EXERCISE BRIEF: Output, exactly as written, the lines below starting at the line containing "Table 3. Molecular" and ending at the line containing "Fig. 17 Temperature". Drop the pictures and keep both end lines.

Collected data
════════════════════

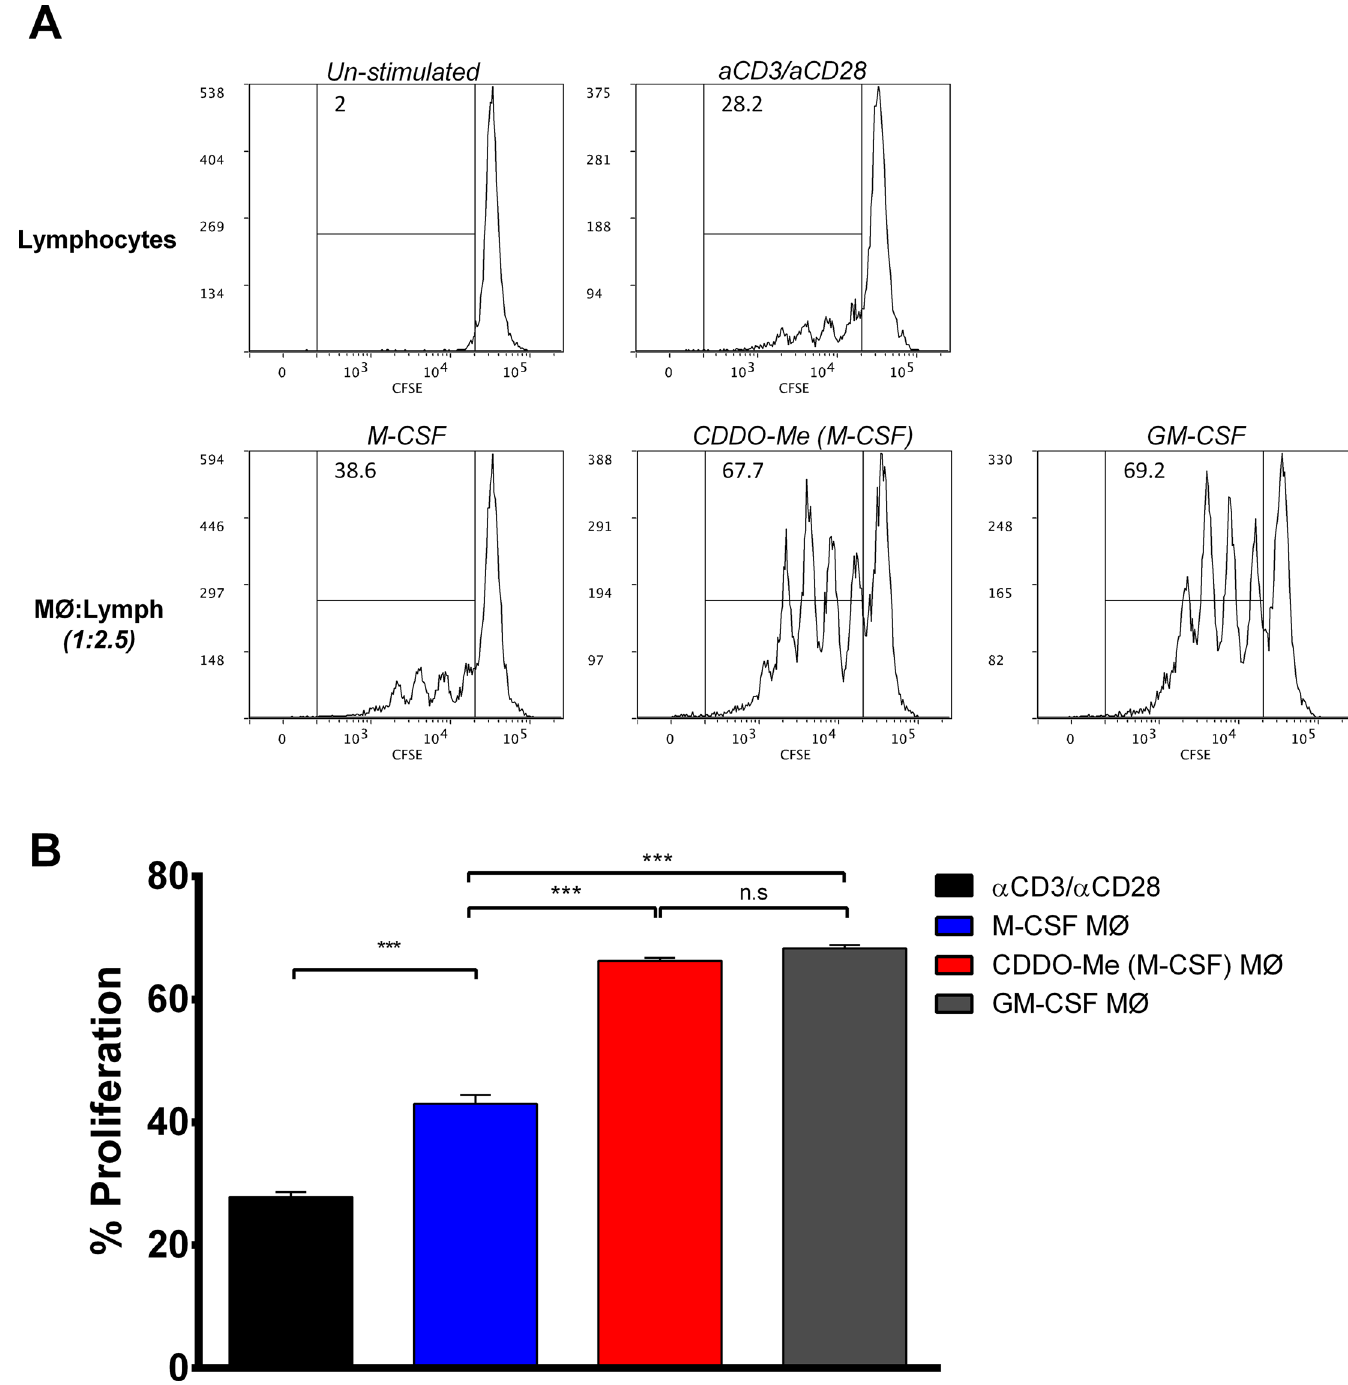
Fig 3. CDDO-Me treatment enhances the ability of M2 macrophages to induce T cell proliferation. (A) Representative histograms of CFSE proliferation assay. Top panels show un-stimulated and stimulated ( α CD3/ α CD28) T cell proliferation in media alone. In bottom panels, macrophages were differentiated with GM-CSF to generate M1 macrophages or M-CSF to elicit M2 macrophages. M2 macrophages were treated +/- CDDO-Me for 16 hrs followed by LPS stimulation for 24 hours and co-cultured with autologous T cells. T cell proliferation was measured by CFSE dilution using flow cytometry. (B) Graphical depiction of representative CFSE experiment. Data are representative of results obtained from 3 independent proliferation assays, and 3 technical replicates were analyzed in each assay. *** p < 0.005; biological replicates, n = 2.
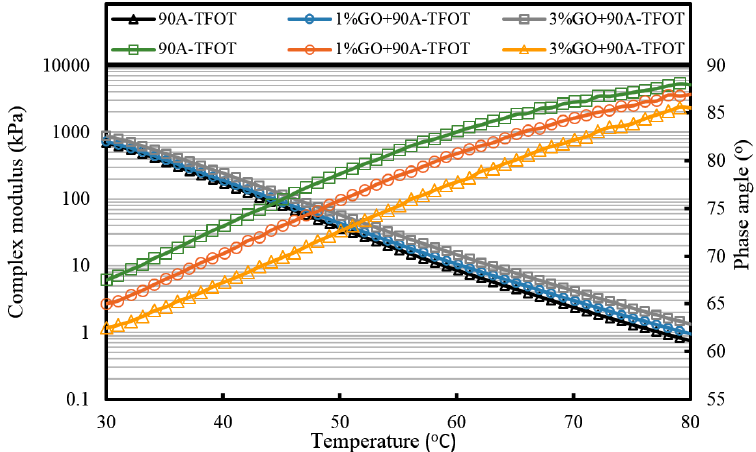
Figure 11. Complex modulus and phase angle of GO-modified 90A and its matrix at high temperature after TFOT aging.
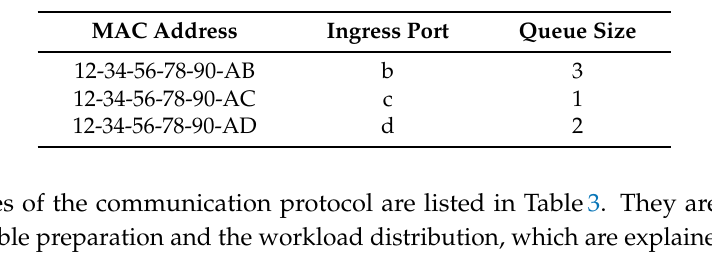
Table 2. Extended MAC table.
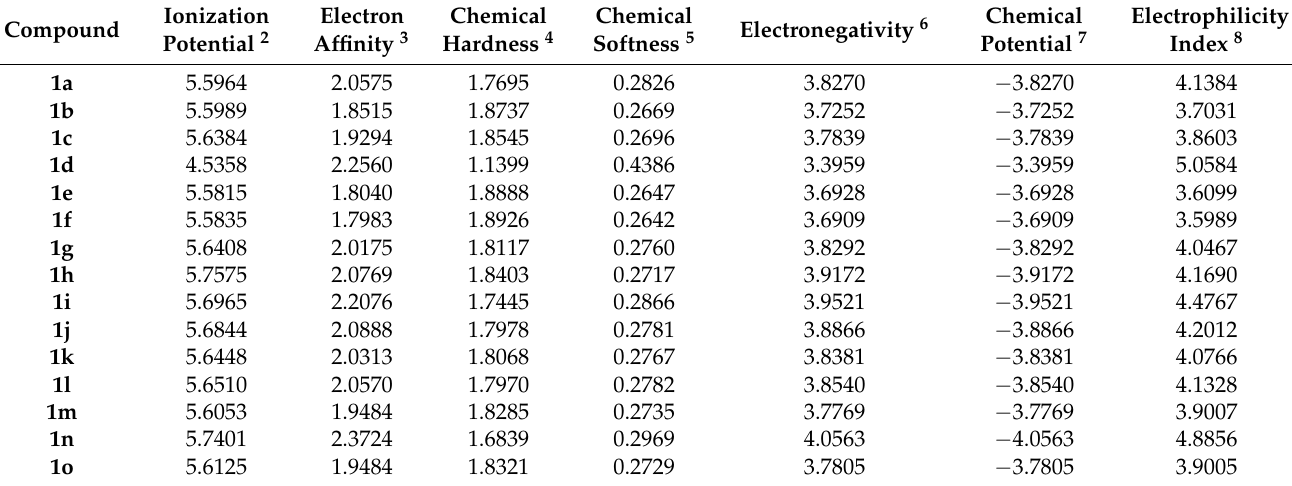
Table 3. Molecular descriptors calculated based on data generated by Spartan 14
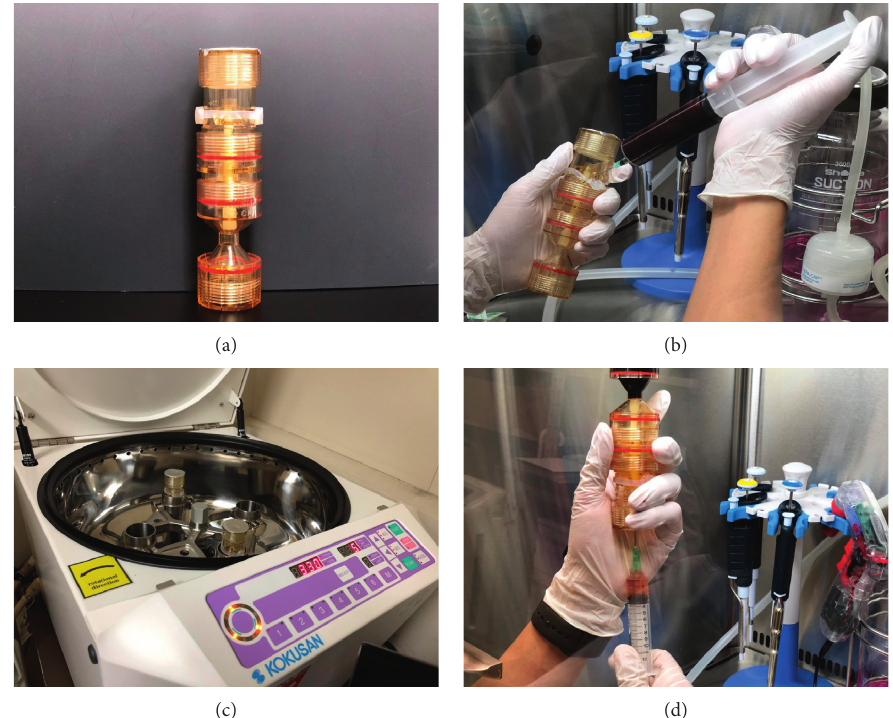
Figure 1: PRP preparation using the TriCell PRP Kit. (a) Collection tube from the TriCell PRP Kit before use. (b) Injection of whole blood into the upper part of the tube. (c) Centrifugation of the tube. (d) Collection of buffy coats containing platelets after adjusting platelet separation closing gap between the upper and lower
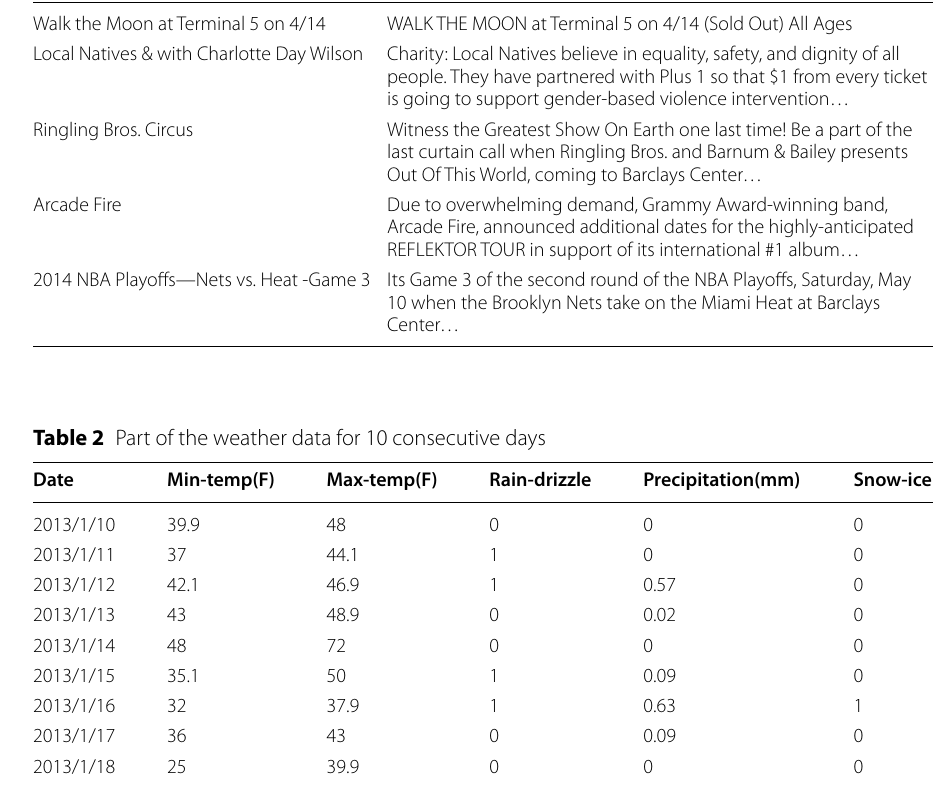
Table 1 Event information acquired from internet Title Description Walk the Moon at Terminal 5 on 4/14 WALK THE MOON at Terminal 5 on 4/14 (Sold Out) All Ages Local Natives & with Charlotte Day Wilson Charity: Local Natives believe in equality, safety, and dignity of all people. They have partnered with Plus 1 so that $1 from every ticket is going to support gender-based violence intervention… Ringling Bros. Circus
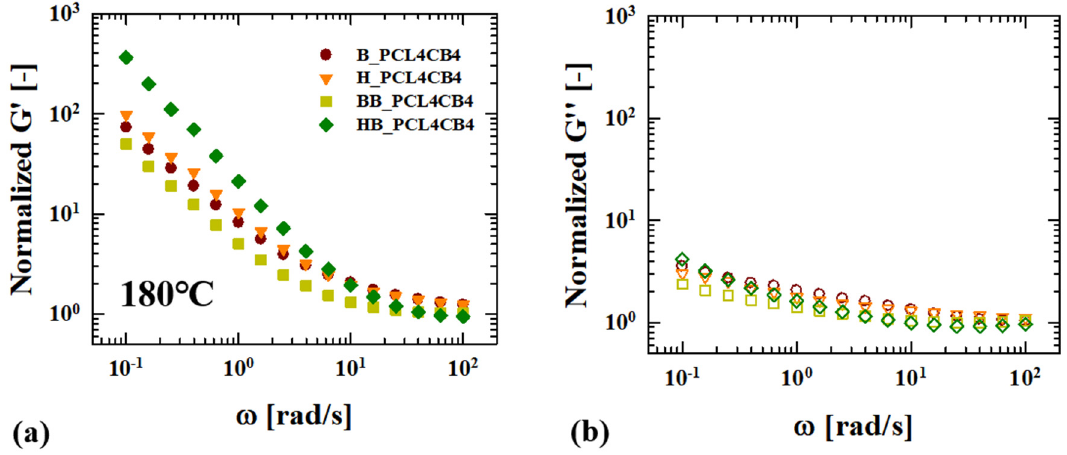
Figure 8. Linear viscoelasticity (G’, G”) of ternary composites depending on the mixing method at 180 °C: ( a ) The normalized storage modulus (G’) (normalized G’ = G’(ω(cid:4667) (cid:2913)(cid:2925)(cid:2923)(cid:2926)(cid:2925)(cid:2929)(cid:2919)(cid:2930)(cid:2915) / G’(ω(cid:4667) (cid:2886) (cid:2925)(cid:2928) (cid:2892)_(cid:2900)(cid:2896)(cid:2885) ) and ( b ) normalized loss modulus (G”) (normalized G’’ = G”(ω(cid:4667) (cid:2913)(cid:2925)(cid:2923)(cid:2926)(cid:2925)(cid:2929)(cid:2919)(cid:2930)(cid:2915) / G”(ω(cid:4667) (cid:2886) (cid:2925)(cid:2928) (cid:2892)_(cid:2900)(cid:2896)(cid:2885) ).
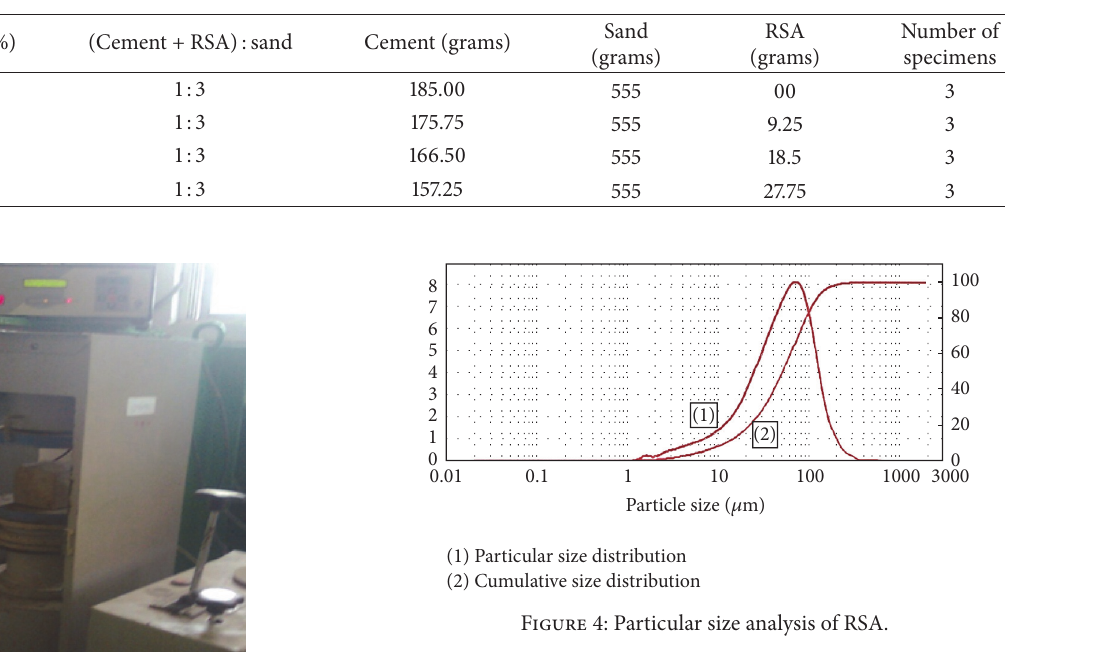
Table 3: Mix proportion by weight used in making mortar specimens.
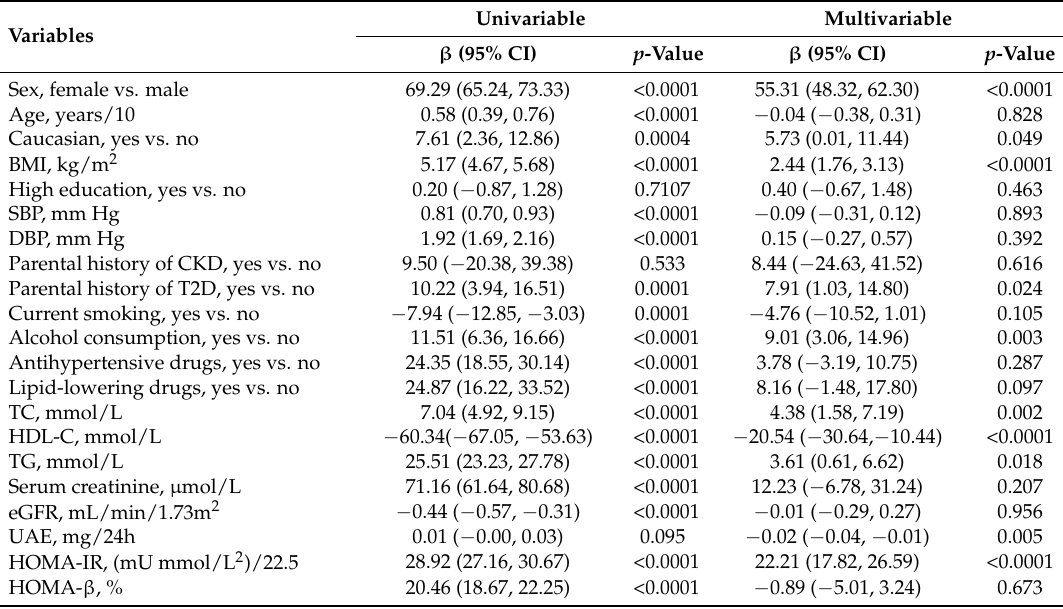
HOMA-IR, (mU mmol/L 2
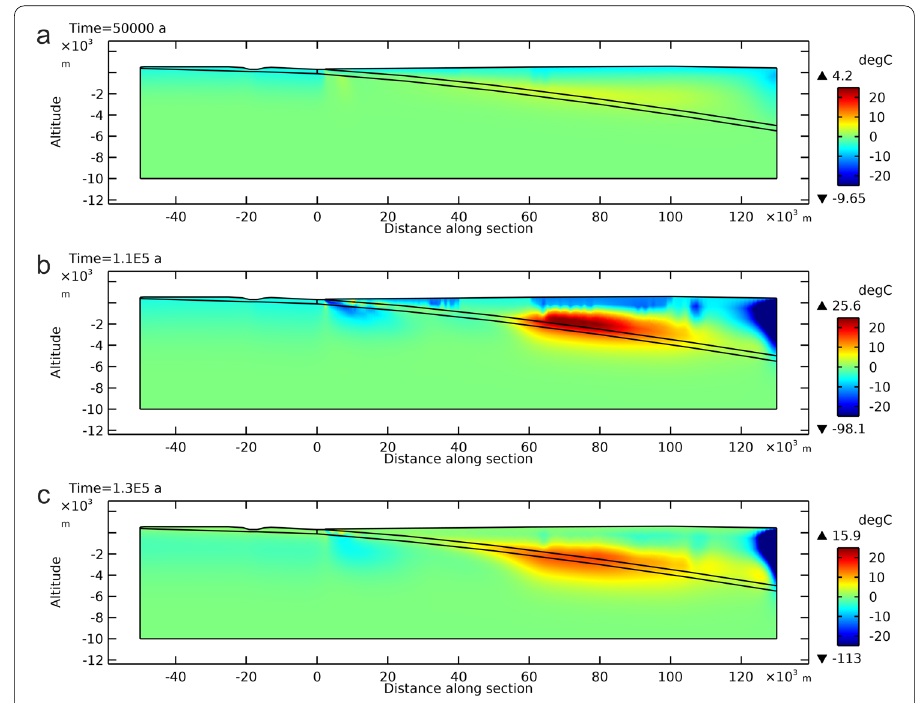
Fig. 17 Temperature difference between the paleo-temperature condition and the constant surface-temperature condition in the high Malm permeability scenario (i.e. difference between model runs E and G introduced in Fig. 3): a 80 ka ago (time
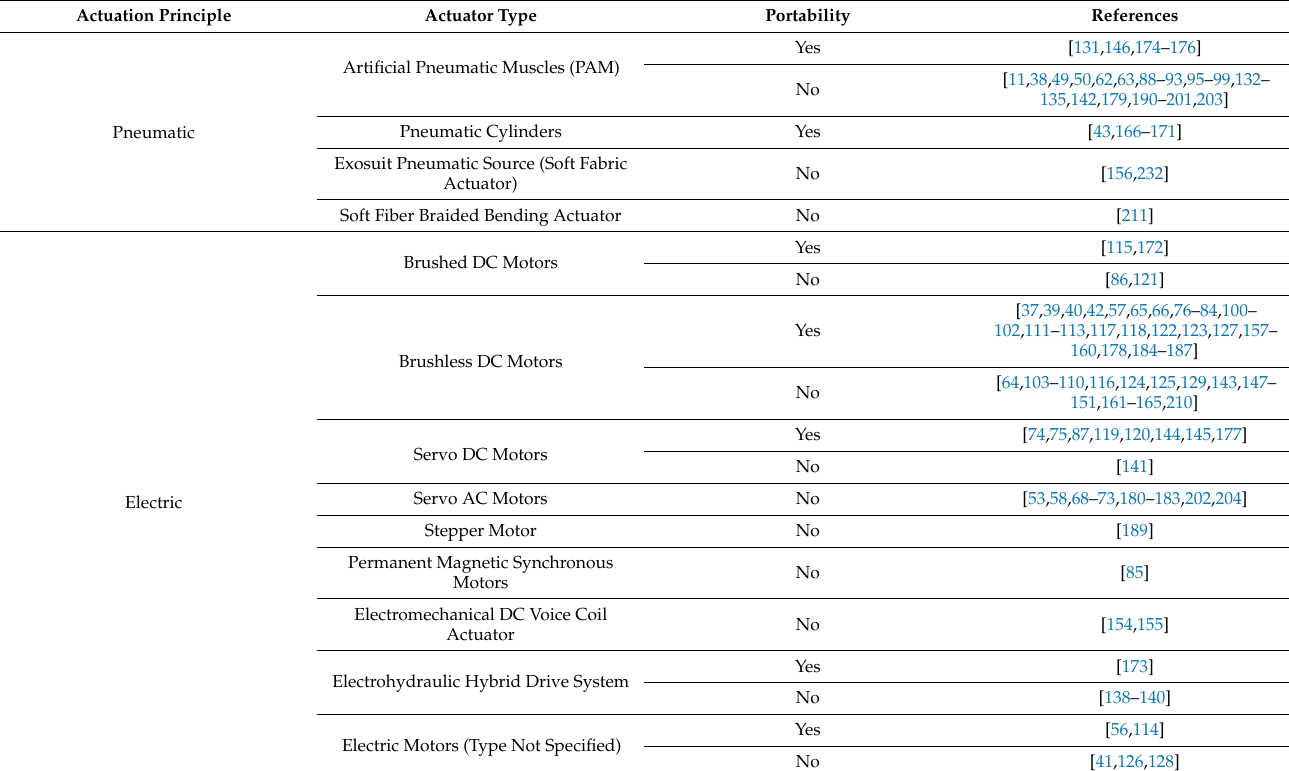
Table 5. Different types of actuators used in PAEs. Portability of the utilized actuation units is assessed based on their size, weight, and energy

════════════════════

SOLUTION FOR THIS PROBLEM:
Table 3. Molecular descriptors calculated based on data generated by Spartan 14
Figure 1: PRP preparation using the TriCell PRP Kit. (a) Collection tube from the TriCell PRP Kit before use. (b) Injection of whole blood into the upper part of the tube. (c) Centrifugation of the tube. (d) Collection of buffy coats containing platelets after adjusting platelet separation closing gap between the upper and lower
Table 1 Event information acquired from internet Title Description Walk the Moon at Terminal 5 on 4/14 WALK THE MOON at Terminal 5 on 4/14 (Sold Out) All Ages Local Natives & with Charlotte Day Wilson Charity: Local Natives believe in equality, safety, and dignity of all people. They have partnered with Plus 1 so that $1 from every ticket is going to support gender-based violence intervention… Ringling Bros. Circus
Figure 8. Linear viscoelasticity (G’, G”) of ternary composites depending on the mixing method at 180 °C: ( a ) The normalized storage modulus (G’) (normalized G’ = G’(ω(cid:4667) (cid:2913)(cid:2925)(cid:2923)(cid:2926)(cid:2925)(cid:2929)(cid:2919)(cid:2930)(cid:2915) / G’(ω(cid:4667) (cid:2886) (cid:2925)(cid:2928) (cid:2892)_(cid:2900)(cid:2896)(cid:2885) ) and ( b ) normalized loss modulus (G”) (normalized G’’ = G”(ω(cid:4667) (cid:2913)(cid:2925)(cid:2923)(cid:2926)(cid:2925)(cid:2929)(cid:2919)(cid:2930)(cid:2915) / G”(ω(cid:4667) (cid:2886) (cid:2925)(cid:2928) (cid:2892)_(cid:2900)(cid:2896)(cid:2885) ).
Table 3: Mix proportion by weight used in making mortar specimens.
HOMA-IR, (mU mmol/L 2
Fig. 17 Temperature difference between the paleo-temperature condition and the constant surface-temperature condition in the high Malm permeability scenario (i.e. difference between model runs E and G introduced in Fig. 3): a 80 ka ago (time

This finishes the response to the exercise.